Hybrisブランド終了「C/4 HANA」へ GDPR踏まえ、SAPが目指す次世代のCRMとは

 SAPが6月5日、年次カンファレンス「SAPPHIRE Now 2018」でCRMスイートの「C/4 HANA」を発表した。コマース、マーケティングなどこれまでSAP Hybrisブランドで提供してきた製品を集めたスイートで、SAP Hybrisブランドは事実上終了となった。発表の場でHybrisの共同創業者で、新組織のカスタマーエクスペリエンスでCTOを務めるMoritz Zimmermann氏に、「C/4 HANA」発表が意味すること、競合に対する強みなどについて話を聞いた。

SAPのCRMスイート「C/4 HANA」とは?
Hybris共同創業者にインタビュー

――「C/4 HANA」が発表されました。なぜスイートが必要だったのでしょうか?

CはCustomer(=顧客)のCで、4は4世代目を指す。オンプレミス、クラウドのポイントソリューションなどを経て、4世代目は信頼を土台とした完全なカスタマー管理スイートとなる。

顧客との関係は経営課題になっている。顧客ジャーニーがオムニチャネルのジャーニーとなり、単にセールス、マーケティングといったポイントソリューションでは全体の体験を提供できない。文脈に合わせ、信頼のある関係を構築して管理するには機能が統合されたスイートが必要だ。

Hybrisの共同創業者で、新組織のカスタマーエクスペリエンスでCTOを務めるMoritz Zimmermann氏

――Hybrisの買収から5年、SAPの他のシステムとの連携や統合がなかなか進んでいないように見えました。C/4 HANAはもう少し早く誕生しても良かったように見えます。

統合ができていなかったわけではない。Hybrisの各クラウドアプリケーションとSAPのデジタルコアは統合されており、顧客が必要とするケースはほとんどカバーできていた。だが、そのまますぐに使える状態ではなかった。クラウドソフトウェアの普及により、顧客はすぐに使えると期待している。購入後にSI事業者が統合のための作業を行い、数ヶ月後に使用開始するという時代ではない。

――「SAP Hybris」ブランドはどうなるのでしょうか?

Hybrisブランドは、既存顧客の間では強いブランドだが、それ以外では認知度が高いとは言えなかった。SAPはこの市場を重視しており、「S/4 HANA」(*SAPの主力ERP製品)に倣ってC/4 HANAと名付けた。Hybrisブランドはこれから先は使わないという決定をした。

(CRMの)市場は重要で、SAPは統合されたスイートという戦略にコミットしている。クライアントがシームレスにバックエンドを実現するというのは、SAPしか実現できない。
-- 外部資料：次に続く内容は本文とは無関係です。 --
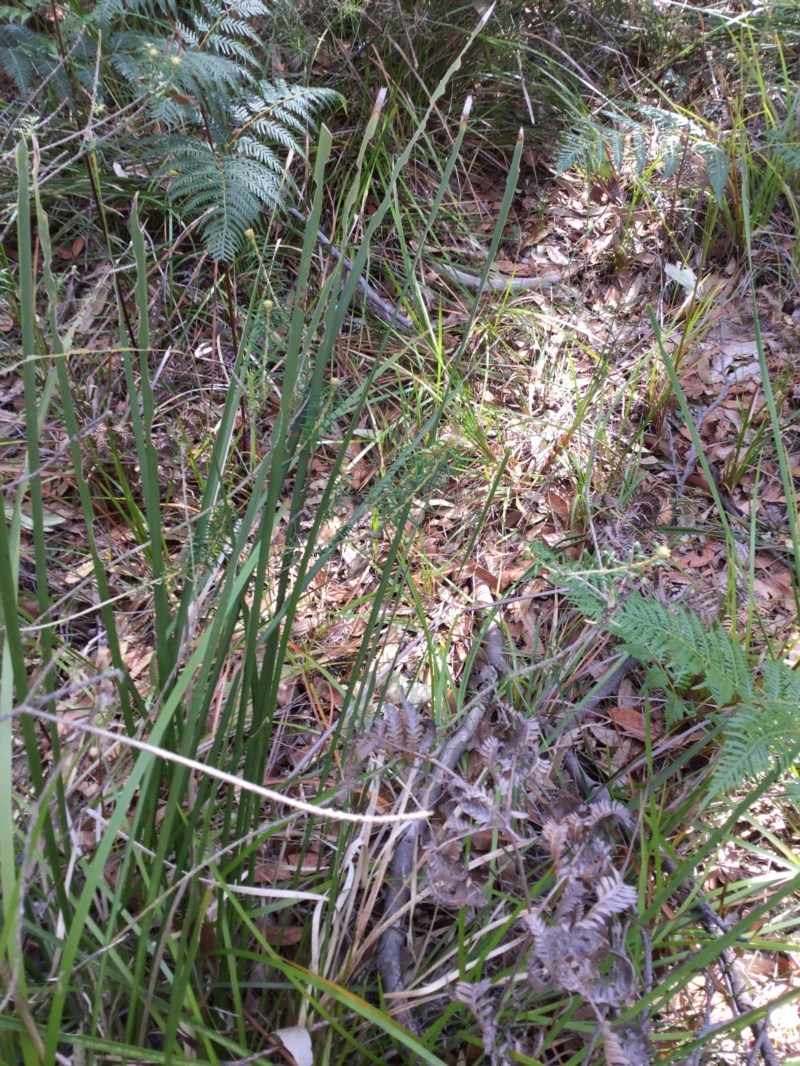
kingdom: Plantae
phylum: Tracheophyta
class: Magnoliopsida
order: Apiales
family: Araliaceae
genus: Astrotricha
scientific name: Astrotricha
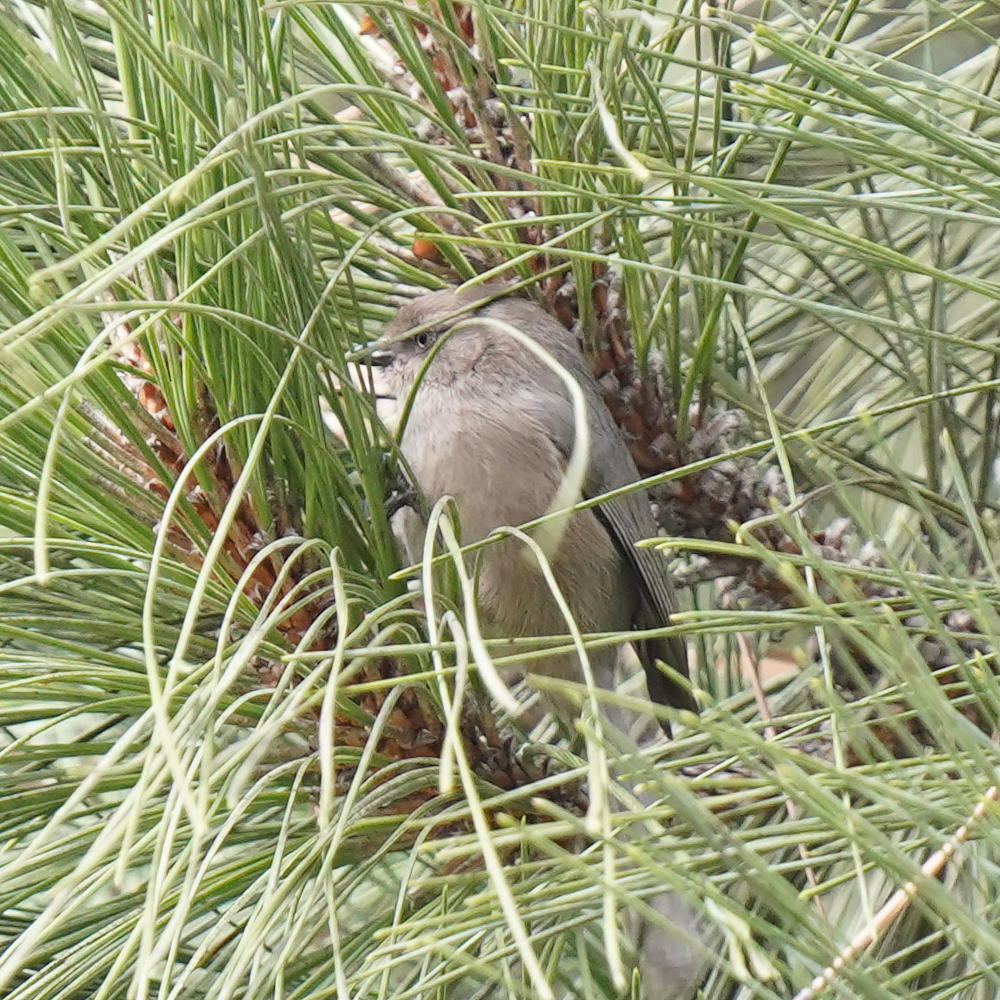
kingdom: Animalia
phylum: Chordata
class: Aves
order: Passeriformes
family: Aegithalidae
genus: Psaltriparus
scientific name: Psaltriparus minimus
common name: American bushtit
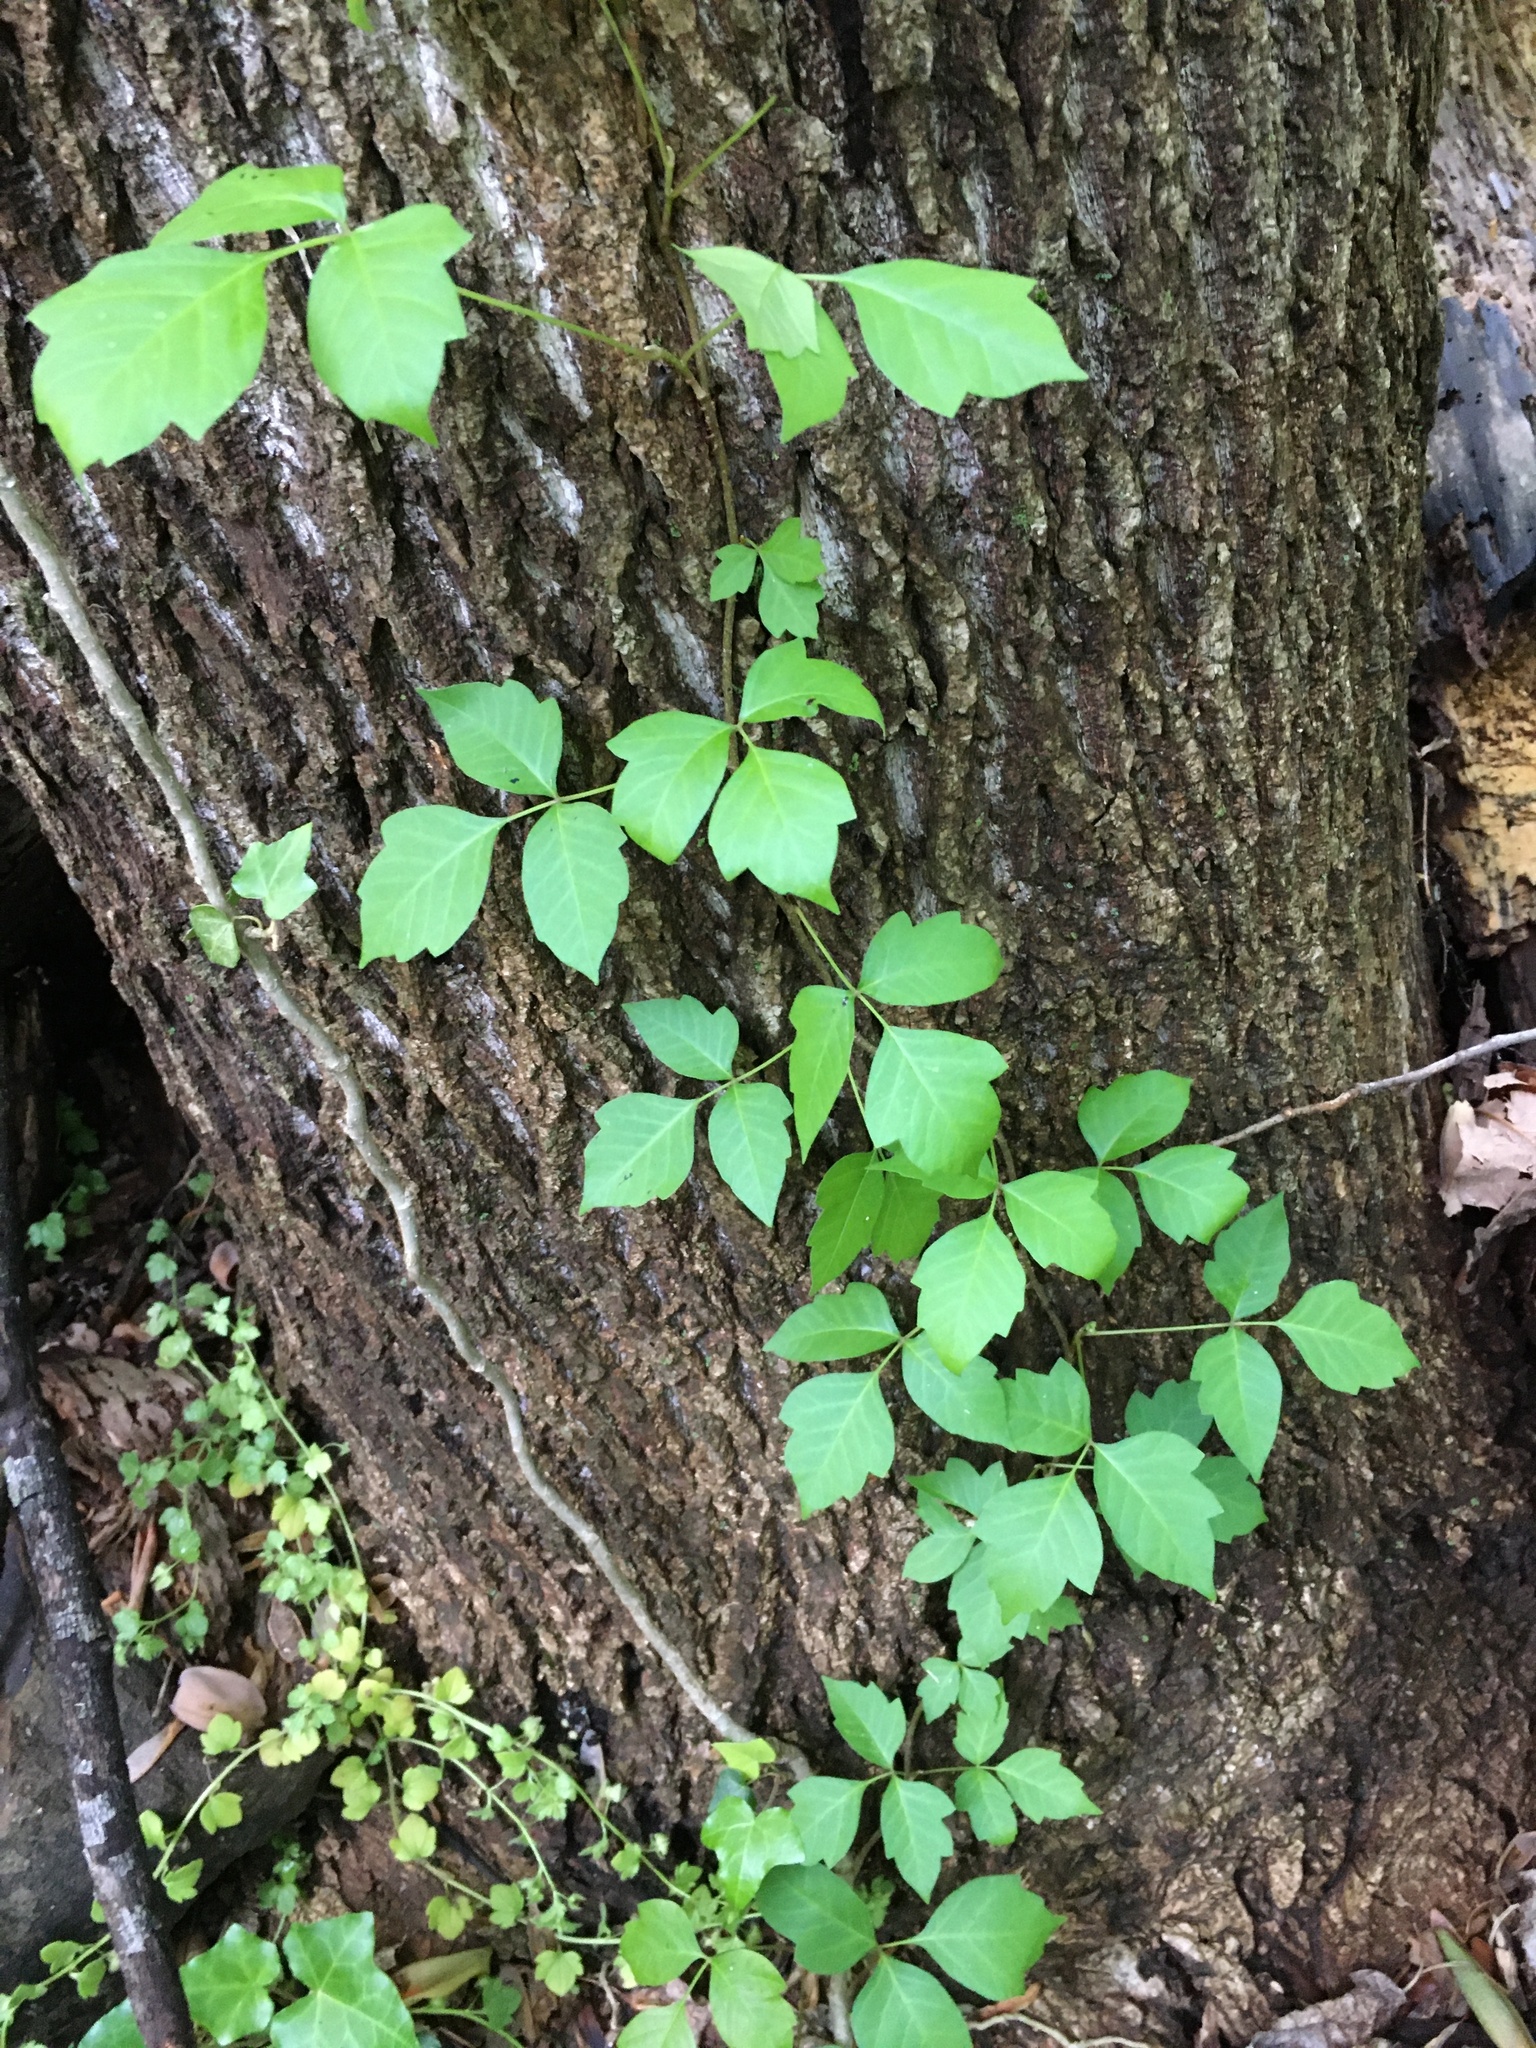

――C/4 HANAの製品体系について教えてください。

「SAP Marketing Cloud」「SAP Commerce Cloud」「SAP Service Cloud」「SAP Sales Cloud」、そして「SAP Customer Data Cloud」の5つのクラウドで構成される。このうちMarketingはSAP HANA(*SAPのデータベース技術)上にSAPが構築した技術を土台とし、CommerceはHybrisが得意とするものだ。営業担当が複雑な営業シナリオを進めるのを支援するSales、顧客サービスとフィールドサービスのService、そして最後のCustomer Data Cloudは先に買収したGigyaの技術を含み、信頼に基づき顧客とやり取りするにあたって重要な技術となる。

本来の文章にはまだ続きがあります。